Ce type de banalisation systématique contribue, comme les euphémismes employés par les protagonistes («quelques minutes de dérapage», «une erreur de jeunesse»), à voiler le caractère ignoble du geste posé. Le fin travail formel de l’autrice laisse poindre un ensemble de violences linguistiques que le texte remet en question. Alternant entre vocabulaire étendu et langage cru, l’œuvre nous rappelle que la langue est une marque de distinction. La romancière nous présente d’ailleurs l’agonie de Joy comme un long récital mental pendant lequel la victime répète en boucle ses cours de diction: manière de se désolidariser de l’expérience horrifique et symptôme d’un écart entre les classes sociales. Ultimement, c’est la possibilité d’une supériorité de Joy sur eux que les agresseurs annihilent.

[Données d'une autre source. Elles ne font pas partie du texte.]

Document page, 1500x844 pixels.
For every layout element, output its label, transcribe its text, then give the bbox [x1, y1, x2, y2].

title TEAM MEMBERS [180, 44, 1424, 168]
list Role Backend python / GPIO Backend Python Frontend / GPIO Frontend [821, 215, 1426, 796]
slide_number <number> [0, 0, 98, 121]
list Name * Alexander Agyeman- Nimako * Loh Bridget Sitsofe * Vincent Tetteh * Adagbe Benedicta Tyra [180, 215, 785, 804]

Si les changements de focalisation et les adresses aux lecteur·rices créent au départ une certaine confusion, ils sont au bout du compte tributaires de la portée critique du roman. Les interpellations, en neutralisant en partie la passivité de l’acte de lecture, nous font douter de notre potentielle complicité. Quant à la permutabilité des voix, elle nous rappelle que dans cette meute, il n’y a pas d’individualité qui tienne: les membres sont indistincts dès lors qu’ils revêtent ce même costume étroit qu’est la masculinité toxique. C’est là leur peine, mais aussi leur force, qui les anonymise et les déresponsabilise.

Uppercut à la Bourdieu

Porté par une écriture coup de poing, Rodéo frappe fort en raison de son sujet et de son traitement. Solovkine ne cherche pas tant à montrer comment les individus sont dépassés et ravalés par un ensemble de prescriptions sociales qui les dédouanent de leurs gestes; elle illustre plutôt à quel point la brutalité machiste, économique et politique s’édifie sur l’écrasement de la possibilité agentive des personnes et sur le caractère collectif de la violence, laquelle ne peut être exercée qu’à la condition d’une complicité insoluble. Le crime n’est pas ce qui provoque le resserrement des rangs; c’est la solidarité par la négative (être ensemble contre) qui offre un socle au jaillissement de la cruauté.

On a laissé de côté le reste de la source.